Я вспомнил как пялился Одинец на мою наколку на речке и стало мне неуютно.
- Сам ты - жук. Скорпион это. Набивался тем, кто побывал на войне.
- На какой это ты войне побывать успел, - хихикнул Одинец. - В детстве что-ли?
- Можно и так сказать. А воевал я в лесиситых горах Бразилии, где много-много диких обезьян. У меня и медалька имеется.
- Медалька?
- Награда такая, кругляшок блестящий, на груди носить можно, чтоб все видели.
- Награда? За что награда?
- За то, что командира испод огня вытащил.
- Из огня?
- Пусть будет - из огня. Спас, короче, старшого, вот меня и наградили. Хотели к высокому ордену представить, но передумали.
- За что воевали?
- За мир, за что еще воюют.
- Победили?
- Типа того.
- Скор-пи-он, - медленно произнес Одинец. - Красивое слово, сильное. Раньше, вроде, не было его у тебя?
- Много ты понимаешь, - я начал испытывать раздражение от неуместных вопросов. - Было или не было, тебе какая разница? Помалкивай, понял?
- Понял, понял, - ухмыльнулся Одинец и несколько раз, смакуя, прошептал понравившееся слово.
Три дня по моей просьбе Шепет с Рыкуем муштровали моих подчиненных, приучали к солдатской жизни, которой я был сыт по горло, а молодняк по понятным причинам еще нет. Рыкуй где-то надыбал новую тетиву и теперь Невул носился со своим луком как курица с золотым яйцом. Для него в качестве мишени набили сеном мешок, который он с упоением принялся долбить стрелами с различных дистанций. Вместе со мной Жила и Одинец с энтузиазмом учились оружному бою на учебных мечах и топорах. Нас заставляли метать в мишени короткие копья - сулицы и ножи, правильно прикрываться от атак щитом. Понятно, что за столь короткое время столь сложную науку не освоить, но кое-чему даже я научился. Особливо хорошо у меня получалось швырять в цель нож. С десяти шагов я попадал в доску шириной в две ладони.

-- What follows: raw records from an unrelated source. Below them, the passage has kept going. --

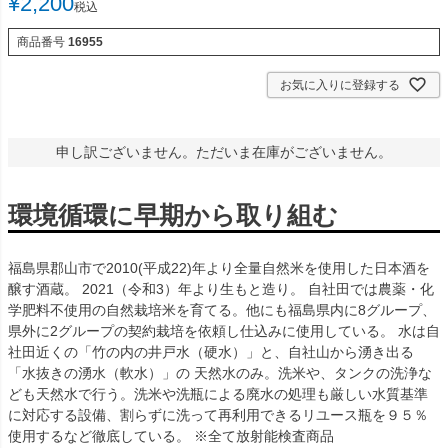
¥
2,200
税込
商品番号
16955
お気に入りに登録する
申し訳ございません。ただいま在庫がございません。
環境循環に早期から取り組む
福島県郡山市で2010(平成22)年より全量自然米を使用した日本酒を
醸す酒蔵。 2021（令和3）年より生もと造り。 自社田では農薬・化
学肥料不使用の自然栽培米を育てる。他にも福島県内に8グループ、
県外に2グループの契約栽培を依頼し仕込みに使用している。 水は自
社田近くの「竹の内の井戸水（硬水）」と、自社山から湧き出る
「水抜きの湧水（軟水）」の 天然水のみ。洗米や、タンクの洗浄な
ども天然水で行う。洗米や洗瓶による廃水の処理も厳しい水質基準
に対応する設備、割らずに洗って再利用できるリユース瓶を９５％
使用するなど徹底している。 ※全て放射能検査商品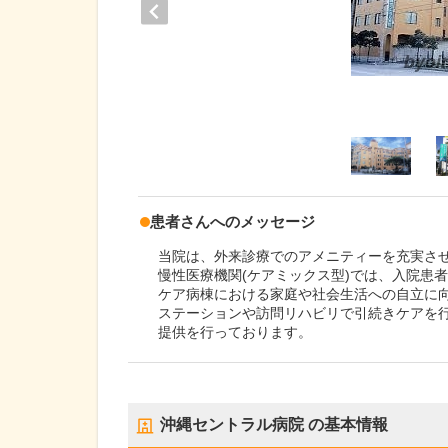
患者さんへのメッセージ
当院は、外来診療でのアメニティーを充実さ
慢性医療機関(ケアミックス型)では、入院患
ケア病棟における家庭や社会生活への自立に
ステーションや訪問リハビリで引続きケアを
提供を行っております。
沖縄セントラル病院
の基本情報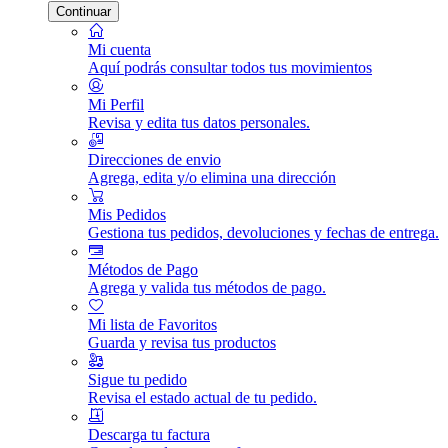
Continuar
Mi cuenta
Aquí podrás consultar todos tus movimientos
Mi Perfil
Revisa y edita tus datos personales.
Direcciones de envio
Agrega, edita y/o elimina una dirección
Mis Pedidos
Gestiona tus pedidos, devoluciones y fechas de entrega.
Métodos de Pago
Agrega y valida tus métodos de pago.
Mi lista de Favoritos
Guarda y revisa tus productos
Sigue tu pedido
Revisa el estado actual de tu pedido.
Descarga tu factura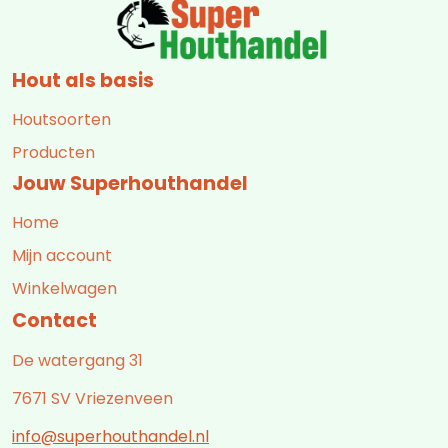
Hout als basis
Houtsoorten
Producten
Jouw Superhouthandel
Home
Mijn account
Winkelwagen
Contact
De watergang 31
7671 SV Vriezenveen
info@superhouthandel.nl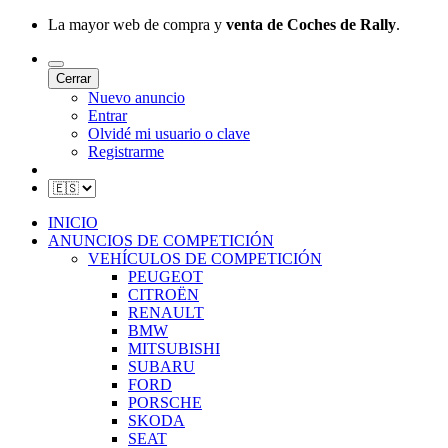
La mayor web de compra y
venta de Coches de Rally
.
Cerrar
Nuevo anuncio
Entrar
Olvidé mi usuario o clave
Registrarme
INICIO
ANUNCIOS DE COMPETICIÓN
VEHÍCULOS DE COMPETICIÓN
PEUGEOT
CITROËN
RENAULT
BMW
MITSUBISHI
SUBARU
FORD
PORSCHE
SKODA
SEAT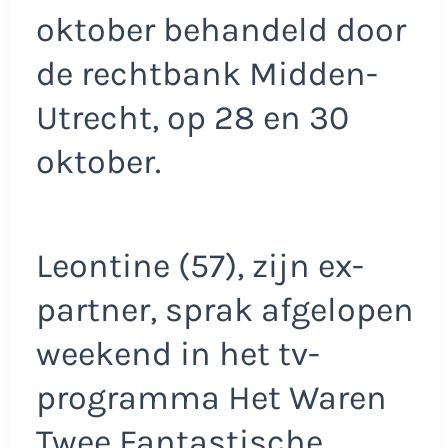
oktober behandeld door
de rechtbank Midden-
Utrecht, op 28 en 30
oktober.
Leontine (57), zijn ex-
partner, sprak afgelopen
weekend in het tv-
programma Het Waren
Twee Fantastische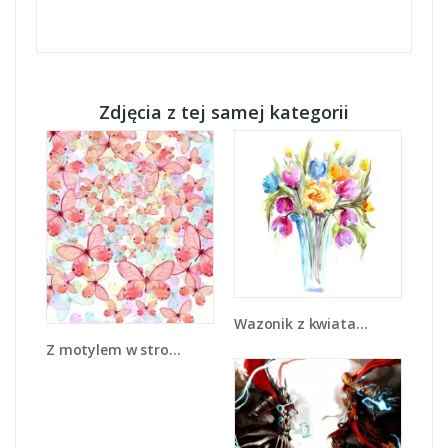
Zdjęcia z tej samej kategorii
Wazonik z kwiatami - GR446
Z motylem w stronę światła - GR402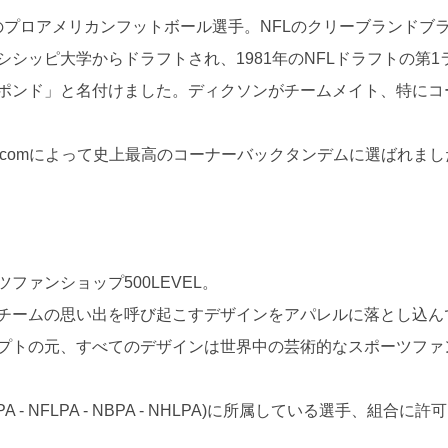
のプロアメリカンフットボール選手。NFLのクリーブランドブ
シッピ大学からドラフトされ、1981年のNFLドラフトの第
ポンド」と名付けました。ディクソンがチームメイト、特にコ
.comによって史上最高のコーナーバックタンデムに選ばれまし
ファンショップ500LEVEL。
チームの思い出を呼び起こすデザインをアパレルに落とし込ん
プトの元、すべてのデザインは世界中の芸術的なスポーツファ
 - NFLPA - NBPA - NHLPA)に所属している選手、組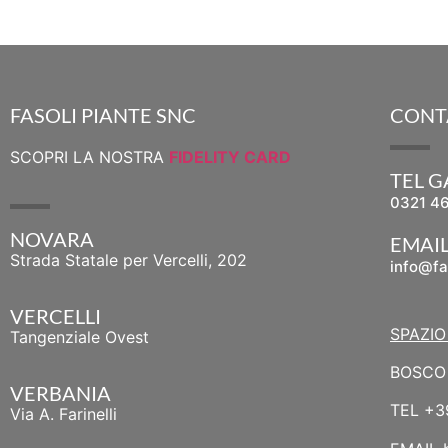
FASOLI PIANTE SNC
CONT
SCOPRI LA NOSTRA
FIDELITY CARD
TEL 
0321 4
NOVARA
EMAI
Strada Statale per Vercelli, 202
info@fa
VERCELLI
SPAZIO
Tangenziale Ovest
BOSCO 
VERBANIA
TEL
+3
Via A. Farinelli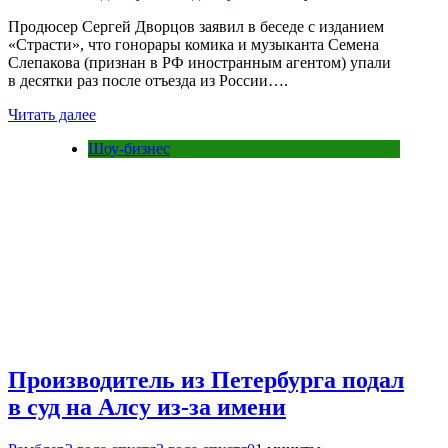
Продюсер Сергей Дворцов заявил в беседе с изданием
«Страсти», что гонорары комика и музыканта Семена
Слепакова (признан в РФ иностранным агентом) упали
в десятки раз после отъезда из России….
Читать далее
Шоу-бизнес
Производитель из Петербурга подал
в суд на Алсу из-за имени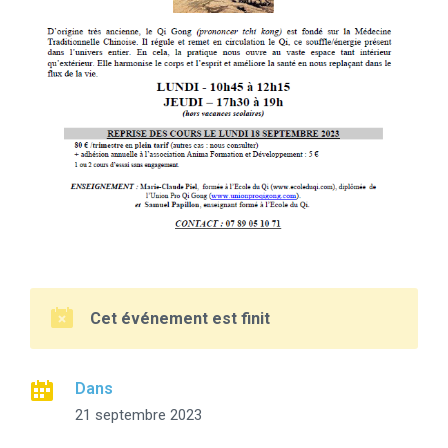
Cet événement est finit
Dans
21 septembre 2023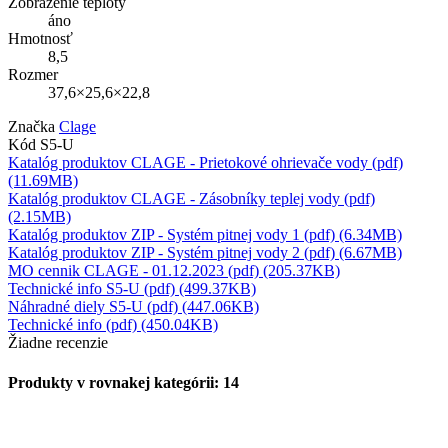
Zobrazenie teploty
áno
Hmotnosť
8,5
Rozmer
37,6×25,6×22,8
Značka
Clage
Kód
S5-U
Katalóg produktov CLAGE - Prietokové ohrievače vody (pdf)
(11.69MB)
Katalóg produktov CLAGE - Zásobníky teplej vody (pdf)
(2.15MB)
Katalóg produktov ZIP - Systém pitnej vody 1 (pdf) (6.34MB)
Katalóg produktov ZIP - Systém pitnej vody 2 (pdf) (6.67MB)
MO cennik CLAGE - 01.12.2023 (pdf) (205.37KB)
Technické info S5-U (pdf) (499.37KB)
Náhradné diely S5-U (pdf) (447.06KB)
Technické info (pdf) (450.04KB)
Žiadne recenzie
Produkty v rovnakej kategórii: 14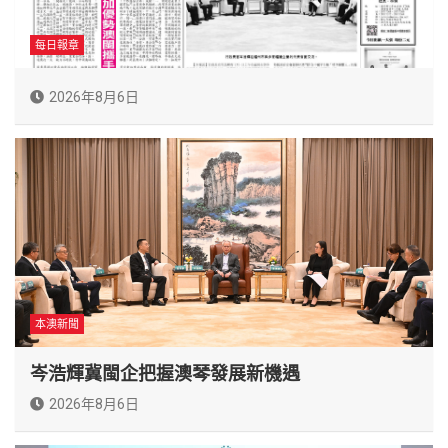
每日報章
2026年8月6日
本澳新聞
岑浩輝冀閩企把握澳琴發展新機遇
2026年8月6日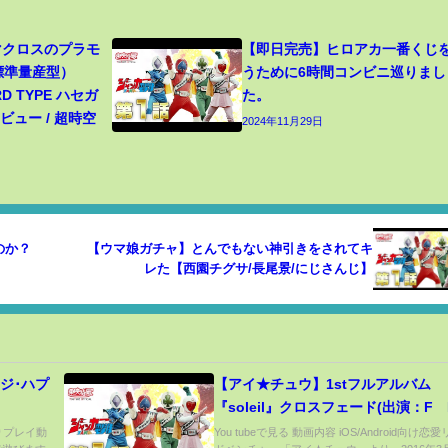
 マクロスのプラモ
【即日完売】ヒロアカ一番くじ
（標準量産型）
うために6時間コンビニ巡りまし
RD TYPE ハセガ
た。
ュー / 超時空
2024年11月29日
のか？
【ウマ娘ガチャ】とんでもない神引きをされてキ
レた【西園チグサ/長尾景/にじさんじ】
ジ･ハプ
【アイ★チュウ】1stフルアルバム
『soleil』クロスフェード(出演：F∞
たりプレイ動
You tubeで見る 動画内容 iOS/Android向け恋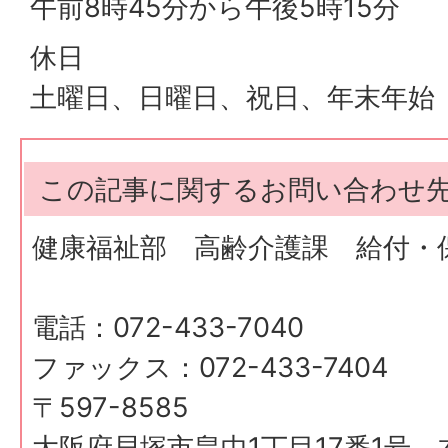
午前8時45分から午後5時15分
休日
土曜日、日曜日、祝日、年末年始
この記事に関するお問い合わせ
健康福祉部 高齢介護課 給付・
電話：072-433-7040
ファックス：072-433-7404
〒597-8585
大阪府貝塚市畠中1丁目17番1号 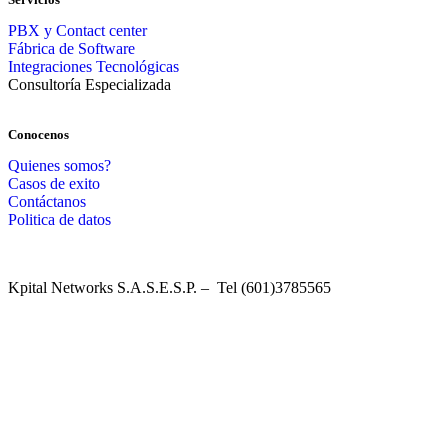
PBX y Contact center
Fábrica de Software
Integraciones Tecnológicas
Consultoría Especializada
Conocenos
Quienes somos?
Casos de exito
Contáctanos
Politica de datos
Kpital Networks S.A.S.E.S.P. – Tel (601)3785565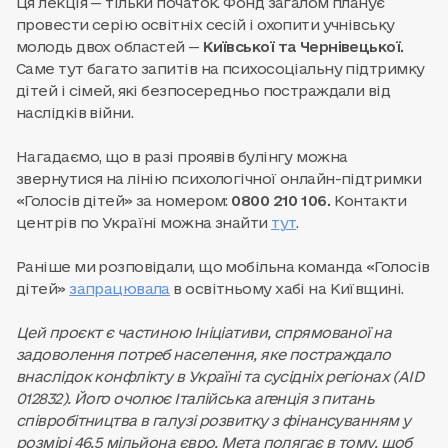
Ця лекція — тільки початок. Фонд загалом планує
провести серію освітніх сесій і охопити учнівську
молодь двох областей —
Київської та Чернівецької.
Саме тут багато запитів на психосоціальну підтримку
дітей і сімей, які безпосередньо постраждали від
наслідків війни.
Нагадаємо, що в разі проявів булінгу можна
звернутися на лінію психологічної онлайн-підтримки
«Голосів дітей» за номером:
0800 210 106.
Контакти
центрів по Україні можна знайти
тут
.
Раніше ми розповідали, що мобільна команда «Голосів
дітей»
запрацювала
в освітньому хабі на Київщині.
Цей проєкт є частиною Ініціативи, спрямованої на
задоволення потреб населення, яке постраждало
внаслідок конфлікту в Україні та сусідніх регіонах (AID
012832). Його очолює Італійська агенція з питань
співробітництва в галузі розвитку з фінансуванням у
розмірі 46,5 мільйона євро. Мета полягає в тому, щоб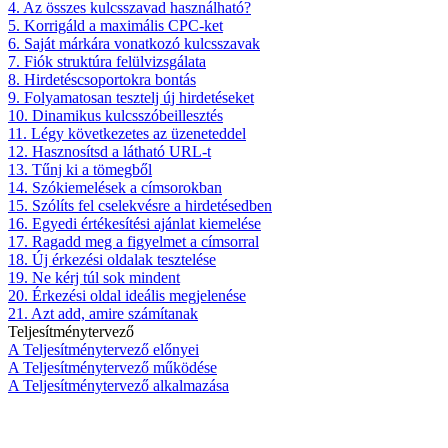
4. Az összes kulcsszavad használható?
5. Korrigáld a maximális CPC-ket
6. Saját márkára vonatkozó kulcsszavak
7. Fiók struktúra felülvizsgálata
8. Hirdetéscsoportokra bontás
9. Folyamatosan tesztelj új hirdetéseket
10. Dinamikus kulcsszóbeillesztés
11. Légy következetes az üzeneteddel
12. Hasznosítsd a látható URL-t
13. Tűnj ki a tömegből
14. Szókiemelések a címsorokban
15. Szólíts fel cselekvésre a hirdetésedben
16. Egyedi értékesítési ajánlat kiemelése
17. Ragadd meg a figyelmet a címsorral
18. Új érkezési oldalak tesztelése
19. Ne kérj túl sok mindent
20. Érkezési oldal ideális megjelenése
21. Azt add, amire számítanak
Teljesítménytervező
A Teljesítménytervező előnyei
A Teljesítménytervező működése
A Teljesítménytervező alkalmazása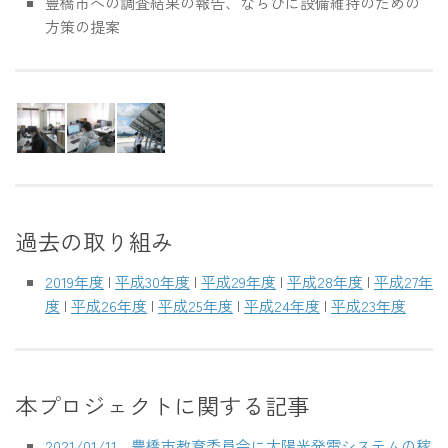
豊橋市への調査結果の報告、ならびに設備維持のための
方策の提案
過去の取り組み
2019年度
|
平成30年度
|
平成29年度
|
平成28年度
|
平成27年
度
|
平成26年度
|
平成25年度
|
平成24年度
|
平成23年度
本プロジェクトに関する記事
2021/01/11 - 豊橋市教育委員会に太陽光発電システムの稼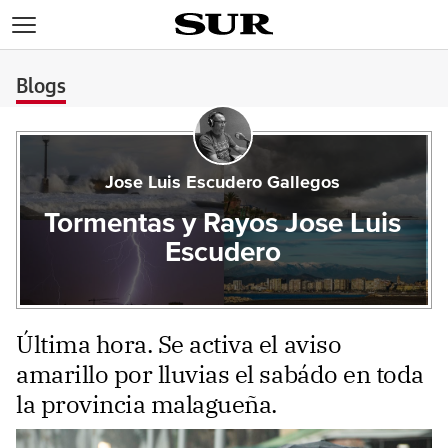
>
Blogs
Jose Luis Escudero Gallegos
Tormentas y Rayos Jose Luis
Escudero
Última hora. Se activa el aviso
amarillo por lluvias el sabádo en toda
la provincia malagueña.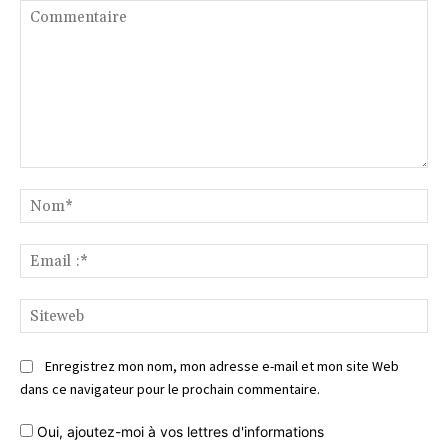
Commentaire
No
Ema
:*
Si
Enregistrez mon nom, mon adresse e-mail et mon site Web
dans ce navigateur pour le prochain commentaire.
Oui, ajoutez-moi à vos lettres d'informations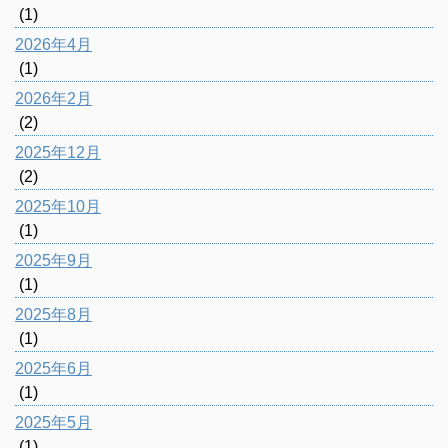
(1)
2026年4月
(1)
2026年2月
(2)
2025年12月
(2)
2025年10月
(1)
2025年9月
(1)
2025年8月
(1)
2025年6月
(1)
2025年5月
(1)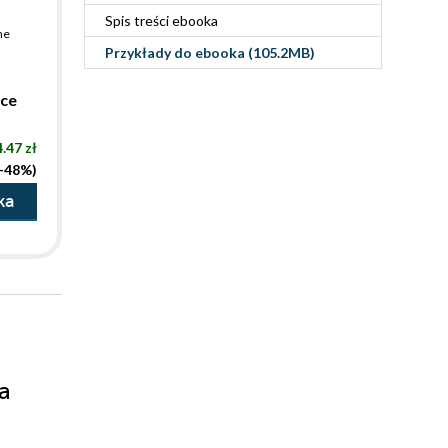
Spis treści
ebooka
ne
Przykłady do
ebooka
(105.2MB)
łce
.47 zł
(-48%)
ka
a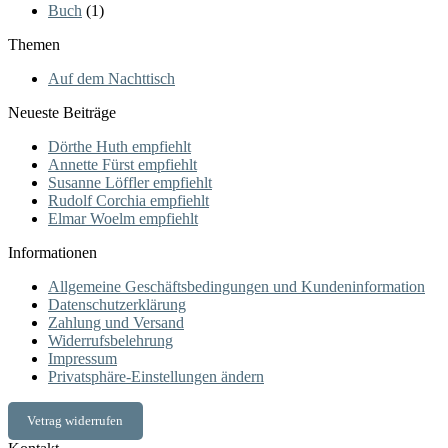
Buch
(1)
Themen
Auf dem Nachttisch
Neueste Beiträge
Dörthe Huth empfiehlt
Annette Fürst empfiehlt
Susanne Löffler empfiehlt
Rudolf Corchia empfiehlt
Elmar Woelm empfiehlt
Informationen
Allgemeine Geschäftsbedingungen und Kundeninformation
Datenschutzerklärung
Zahlung und Versand
Widerrufsbelehrung
Impressum
Privatsphäre-Einstellungen ändern
Vetrag widerrufen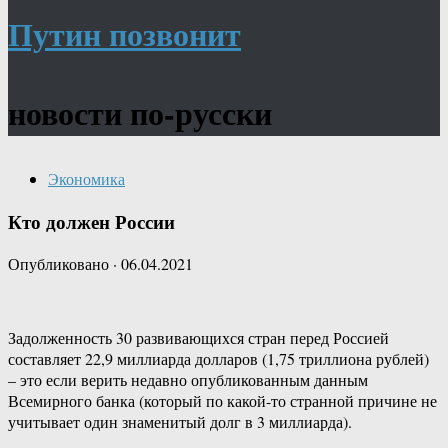
Путин позвонит
новости по-русски
Экономика
Кто должен России
Опубликовано
·
06.04.2021
Задолженность 30 развивающихся стран перед Россией
составляет 22,9 миллиарда долларов (1,75 триллиона рублей)
– это если верить недавно опубликованным данным
Всемирного банка (который по какой-то странной причине не
учитывает один знаменитый долг в 3 миллиарда).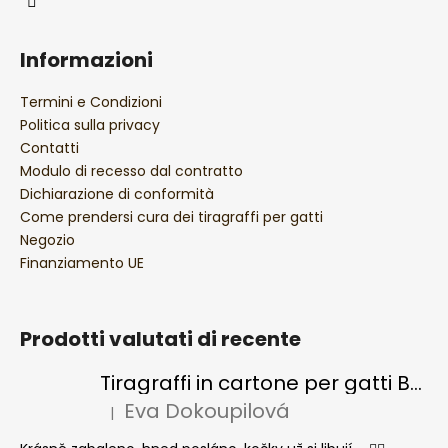
a
Informazioni
Termini e Condizioni
Politica sulla privacy
Contatti
Modulo di recesso dal contratto
Dichiarazione di conformità
Come prendersi cura dei tiragraffi per gatti
Negozio
Finanziamento UE
Prodotti valutati di recente
Tiragraffi in cartone per gatti BASIC Colour
Eva Dokoupilová
|
La valutazione del prodotto è 5 su 5 stelle.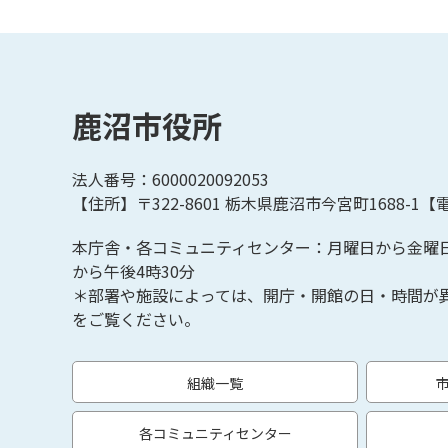
鹿沼市役所
法人番号：6000020092053
【住所】〒322-8601
栃木県鹿沼市今宮町1688-1【
電
本庁舎・各コミュニティセンター：月曜日から金曜
から午後4時30分
＊部署や施設によっては、開庁・開館の日・時間が
をご覧ください。
組織一覧
各コミュニティセンター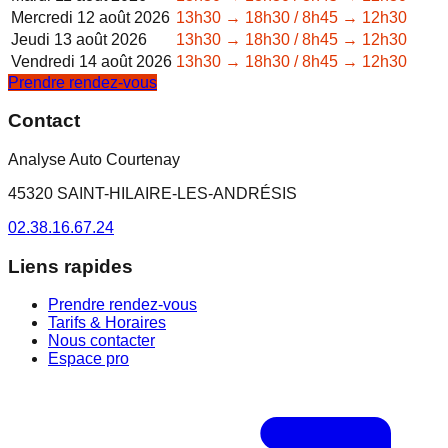
Mercredi 12 août 2026
13h30 → 18h30 / 8h45 → 12h30
Jeudi 13 août 2026
13h30 → 18h30 / 8h45 → 12h30
Vendredi 14 août 2026
13h30 → 18h30 / 8h45 → 12h30
Prendre rendez-vous
Contact
Analyse Auto Courtenay
45320 SAINT-HILAIRE-LES-ANDRÉSIS
02.38.16.67.24
Liens rapides
Prendre rendez-vous
Tarifs & Horaires
Nous contacter
Espace pro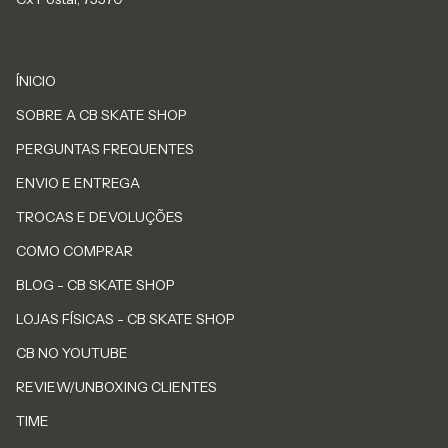
ÍNICIO
SOBRE A CB SKATE SHOP
PERGUNTAS FREQUENTES
ENVIO E ENTREGA
TROCAS E DEVOLUÇÕES
COMO COMPRAR
BLOG - CB SKATE SHOP
LOJAS FÍSICAS - CB SKATE SHOP
CB NO YOUTUBE
REVIEW/UNBOXING CLIENTES
TIME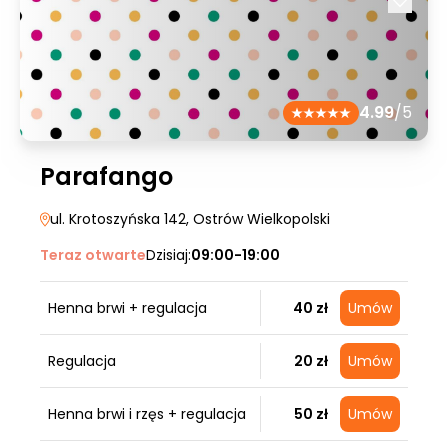
4.99
/5
Parafango
ul. Krotoszyńska 142
, Ostrów Wielkopolski
Teraz otwarte
Dzisiaj:
09:00-19:00
Henna brwi + regulacja
40 zł
Umów
Regulacja
20 zł
Umów
Henna brwi i rzęs + regulacja
50 zł
Umów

Этот цирк я научился исполнять с детства, так как игрушек, окромя складных ножиков у нас во дворе почти не водилось. Швырялись чем ни попадя, у кого какой нож имелся, здесь же для этих целей использовался специальный метательный клинок в ладонь длиной и без ручки. Я довольно быстро наловчился с ним управляться, летал он у меня как пуля снайпера - быстро и точно в цель. Боярский малолетний сынок Тихонька с удовольствием подавал мне нож, когда я редко, но все же промахивался и обещал, что когда подрастет тоже так сможет.
На четвертое утро в боярскую усадьбу заявился купец Бадай. Красивый, бородатый, статный. Хмуро затопал через двор прямиком к терему. Замедлив возле нас занимающихся свои уверенные шаги, Бадай с минуту наблюдал как Одинец пытается попасть длинным копьем в узкую жердину на уровне своего живота, затем кивком попросил меня подойти.
- Хочу тебя предупредить, Стяр, - сказал он с тихой тревогой. - В городе видели урманов.
- Тех самых?
- Рыжего Харана видели точно.
Вот так новости. Харан, как мне показалось, из них самая гнида. Чего они тут забыли? Любой пес, получив пинка за чужим забором, больше носа туда не кажет.
- А Шибай где?
- Как в воду канул. Приглядывайте за теремом, там клейма боярские с печатями, торговые да земельные, казна, ну и добро разное... Держитесь и во что бы то ни стало ждите Бура. Любославе я несколько слов скажу и уеду из Вирова - дела у меня, через десять ден возвернусь. Все, прощайте, покудова.
- Прощай, Бадай, прощай, - легко ответил я и проводил взглядом спину всходившего на крыльцо купца. Затем взглянул в безоблачное, синее небо и широко в него улыбнулся. Прав был Сашка. У данной нам напрокат здешней жизни совсем другой вкус. С перчинкой, зато честный и понятный. Мне тоже начинало здесь нравиться.